Supplied text.
----------

If you want to avoid foaming during sonication, cup horns are the way to go. They utilize indirect probe sonication, and are able to sonicate sealed vessels. Another advantage is that you can do multiple samples at once. The following link gives a better description:

http://www.misonix.com/Products/index.cfm?...6&div=11&cat=21

Contact Misonix and they will be able to provide lab procedures for DNA shearing using the cup horn.

-sonix82-

QUOTE (badcell @ Jan 27 2005, 12:12 PM)After 10 sec on the first sonication pulse a get lots of foaming, but I like to do longer pulses (20 sec) and foaming is supposed to denature the sample. For how long do you sonicate, and how many pulses? I'm using a Branson 250 sonicator.
Hi Badcell,

We use a Branson Sonifier B-30. I had real problems with foaming initially and I came to realise that the chromatin is not shearing properly when it foams up. We were using maximum settings on the sonifier with no luck.

So I tried lowering the settings with the same pulse times. The settings I used and were sucessful are a duty cycle of 30% and power setting to 3. I performed 15 continuous pulses for ten seconds each in 1.5 eppy tubes set in an ice bath to reduce the heat from sonication. We resuspend and sonicate our chromatin in RIPA buffer also.

I would suggest lowering the settings of the sonicator, that certainly stopped the foaming issue and still sheared the chromatin quite nicely.

The cells we work with are CHO hybrids but I am sure different cell lines behave differently. You could try optimising formaldehyde fixation times as I would think cell lines would behave differently to the fixation. (for our cells, 1% formaldehyde in media for 10 minutes exactly is suffice)

hope this helps!

Nick

-methylnick-

Thanks all of you for your suggestions, they really help!

Nick, I recently tried something similar to what you said: I fixed the cells using a lower concentration of formaldehyde than usual (0.5% for 10 min) and the shearing seemed to improve. I'll try your suggestion to decrease the power of the sonicator and increase the number of pulses.

Sonix, I thought water bath sonicators are not fit for shearing the DNA for ChIP assays, 'coz they're not powerful enough. I checked the webpage you indicated and it says that this cup horns are high intensity sonicators, but will the sample not heat up a lot during sonication? Heating of the sample during sonication, I heard, is supposed to denature the proteins, even break the formaldehyde bonds.

Thanx again both of you for your help!

-badcell-

QUOTE Nick: I would suggest lowering the settings of the sonicator, that certainly stopped the foaming issue and still sheared the chromatin quite nicely.

Woe, this tip works and solved my foaming problem too! Previously I used a power setting of 15% (setting 3) and got foaming easily. After I lowered the setting to 10% (setting 2), I hardly got any foaming. Thank you Nick!

Here is my result with high and low power (volume 400 ul)

-pcrman-

no problemo pcrman,

I always thought that you needed the high setting to ensure proper chromatin shearing. but you don't

N

-methylnick-

I'm using sonication to lyse E. COLI in a protein purification procedure. I'm trying to explain some strange results I observed.

----------

Supplied material.
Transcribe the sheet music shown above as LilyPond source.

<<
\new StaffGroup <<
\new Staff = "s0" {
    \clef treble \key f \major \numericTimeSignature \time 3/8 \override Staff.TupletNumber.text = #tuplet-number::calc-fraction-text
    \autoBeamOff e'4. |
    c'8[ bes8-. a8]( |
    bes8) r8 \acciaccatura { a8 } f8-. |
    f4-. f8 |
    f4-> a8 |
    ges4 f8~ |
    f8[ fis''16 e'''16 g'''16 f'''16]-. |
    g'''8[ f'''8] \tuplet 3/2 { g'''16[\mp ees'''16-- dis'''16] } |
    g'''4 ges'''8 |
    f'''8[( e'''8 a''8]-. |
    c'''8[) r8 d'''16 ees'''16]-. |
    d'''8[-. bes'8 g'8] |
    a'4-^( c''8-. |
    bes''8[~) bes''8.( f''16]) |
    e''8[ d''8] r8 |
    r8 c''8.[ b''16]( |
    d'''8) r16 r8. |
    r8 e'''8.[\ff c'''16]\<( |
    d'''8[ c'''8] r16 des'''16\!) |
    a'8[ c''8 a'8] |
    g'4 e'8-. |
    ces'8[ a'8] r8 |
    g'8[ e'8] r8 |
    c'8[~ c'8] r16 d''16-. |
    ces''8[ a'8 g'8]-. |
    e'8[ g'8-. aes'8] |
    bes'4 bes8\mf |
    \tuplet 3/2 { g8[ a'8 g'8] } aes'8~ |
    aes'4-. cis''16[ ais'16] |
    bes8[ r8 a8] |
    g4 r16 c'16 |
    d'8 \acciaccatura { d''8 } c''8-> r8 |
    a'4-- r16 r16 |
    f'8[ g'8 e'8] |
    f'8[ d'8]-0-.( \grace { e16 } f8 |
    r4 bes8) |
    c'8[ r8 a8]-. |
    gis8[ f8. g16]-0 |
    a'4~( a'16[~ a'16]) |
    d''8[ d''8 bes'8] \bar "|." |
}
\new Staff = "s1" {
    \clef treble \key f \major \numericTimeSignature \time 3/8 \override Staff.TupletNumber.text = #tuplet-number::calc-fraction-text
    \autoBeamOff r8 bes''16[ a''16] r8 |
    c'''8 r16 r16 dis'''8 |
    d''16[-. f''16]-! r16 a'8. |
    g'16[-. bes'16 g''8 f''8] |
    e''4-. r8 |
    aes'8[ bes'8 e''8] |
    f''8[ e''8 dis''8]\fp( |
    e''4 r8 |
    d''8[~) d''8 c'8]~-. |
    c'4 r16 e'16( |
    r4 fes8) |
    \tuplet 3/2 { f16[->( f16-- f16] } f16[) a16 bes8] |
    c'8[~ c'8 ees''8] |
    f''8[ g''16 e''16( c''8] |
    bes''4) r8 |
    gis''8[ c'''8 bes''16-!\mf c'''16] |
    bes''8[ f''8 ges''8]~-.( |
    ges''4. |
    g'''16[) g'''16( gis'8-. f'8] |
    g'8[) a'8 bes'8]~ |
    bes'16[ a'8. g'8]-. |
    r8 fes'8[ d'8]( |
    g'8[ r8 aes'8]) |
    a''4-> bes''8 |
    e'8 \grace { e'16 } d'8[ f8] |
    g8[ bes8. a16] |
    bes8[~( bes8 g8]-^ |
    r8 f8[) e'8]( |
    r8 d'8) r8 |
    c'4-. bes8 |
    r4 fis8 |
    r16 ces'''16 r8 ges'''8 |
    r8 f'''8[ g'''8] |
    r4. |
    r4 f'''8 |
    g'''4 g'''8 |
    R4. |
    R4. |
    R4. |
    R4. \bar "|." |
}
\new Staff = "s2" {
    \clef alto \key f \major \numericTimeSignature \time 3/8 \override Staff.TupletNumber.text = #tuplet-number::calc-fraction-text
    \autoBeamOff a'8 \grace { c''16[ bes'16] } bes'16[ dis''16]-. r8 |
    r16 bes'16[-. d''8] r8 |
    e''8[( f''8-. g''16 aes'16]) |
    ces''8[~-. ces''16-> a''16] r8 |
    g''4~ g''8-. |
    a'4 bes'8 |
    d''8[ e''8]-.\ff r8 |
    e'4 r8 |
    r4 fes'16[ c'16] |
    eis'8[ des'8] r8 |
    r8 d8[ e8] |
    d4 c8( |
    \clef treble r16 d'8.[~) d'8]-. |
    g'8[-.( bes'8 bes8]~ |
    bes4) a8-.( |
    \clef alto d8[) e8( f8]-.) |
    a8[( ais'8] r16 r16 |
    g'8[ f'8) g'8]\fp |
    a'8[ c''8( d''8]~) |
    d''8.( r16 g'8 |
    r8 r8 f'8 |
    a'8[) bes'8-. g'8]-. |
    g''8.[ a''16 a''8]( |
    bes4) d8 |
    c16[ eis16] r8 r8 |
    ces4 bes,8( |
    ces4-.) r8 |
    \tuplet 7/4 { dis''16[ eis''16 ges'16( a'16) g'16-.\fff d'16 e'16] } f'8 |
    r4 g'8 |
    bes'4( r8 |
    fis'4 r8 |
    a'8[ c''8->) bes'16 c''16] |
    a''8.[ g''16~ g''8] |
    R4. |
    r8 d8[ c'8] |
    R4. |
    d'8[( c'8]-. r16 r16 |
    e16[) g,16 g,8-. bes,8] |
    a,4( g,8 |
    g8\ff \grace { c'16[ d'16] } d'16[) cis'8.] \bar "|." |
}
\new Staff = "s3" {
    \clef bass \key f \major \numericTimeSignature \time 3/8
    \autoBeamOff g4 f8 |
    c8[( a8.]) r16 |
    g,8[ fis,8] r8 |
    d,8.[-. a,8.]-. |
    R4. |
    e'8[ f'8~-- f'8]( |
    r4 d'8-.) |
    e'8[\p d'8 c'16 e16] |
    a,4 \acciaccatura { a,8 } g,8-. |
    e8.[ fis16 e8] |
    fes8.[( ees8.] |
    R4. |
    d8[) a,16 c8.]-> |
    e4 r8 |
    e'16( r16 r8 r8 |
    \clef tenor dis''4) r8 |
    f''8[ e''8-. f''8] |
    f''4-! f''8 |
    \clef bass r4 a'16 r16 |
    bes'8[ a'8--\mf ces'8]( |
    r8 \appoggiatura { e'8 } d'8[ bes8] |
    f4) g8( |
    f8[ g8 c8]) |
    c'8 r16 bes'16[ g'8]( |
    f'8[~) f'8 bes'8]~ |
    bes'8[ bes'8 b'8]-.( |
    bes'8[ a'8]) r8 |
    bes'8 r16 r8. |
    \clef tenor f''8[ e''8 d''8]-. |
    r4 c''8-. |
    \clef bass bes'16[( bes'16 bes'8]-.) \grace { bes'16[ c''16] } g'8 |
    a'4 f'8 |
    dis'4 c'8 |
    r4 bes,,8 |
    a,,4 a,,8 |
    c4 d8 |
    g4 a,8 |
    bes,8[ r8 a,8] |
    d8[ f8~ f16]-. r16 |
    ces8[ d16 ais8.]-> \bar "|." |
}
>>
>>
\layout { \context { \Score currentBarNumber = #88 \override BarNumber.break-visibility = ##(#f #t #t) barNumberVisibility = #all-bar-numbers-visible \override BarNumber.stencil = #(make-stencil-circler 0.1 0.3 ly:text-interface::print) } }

----------

Exercise prompt. In the forum thread about foaming during sonication, which duty cycle and power setting did the Branson Sonifier B-30 user report using successfully?

Answer to the exercise. A duty cycle of 30% and a power setting of 3.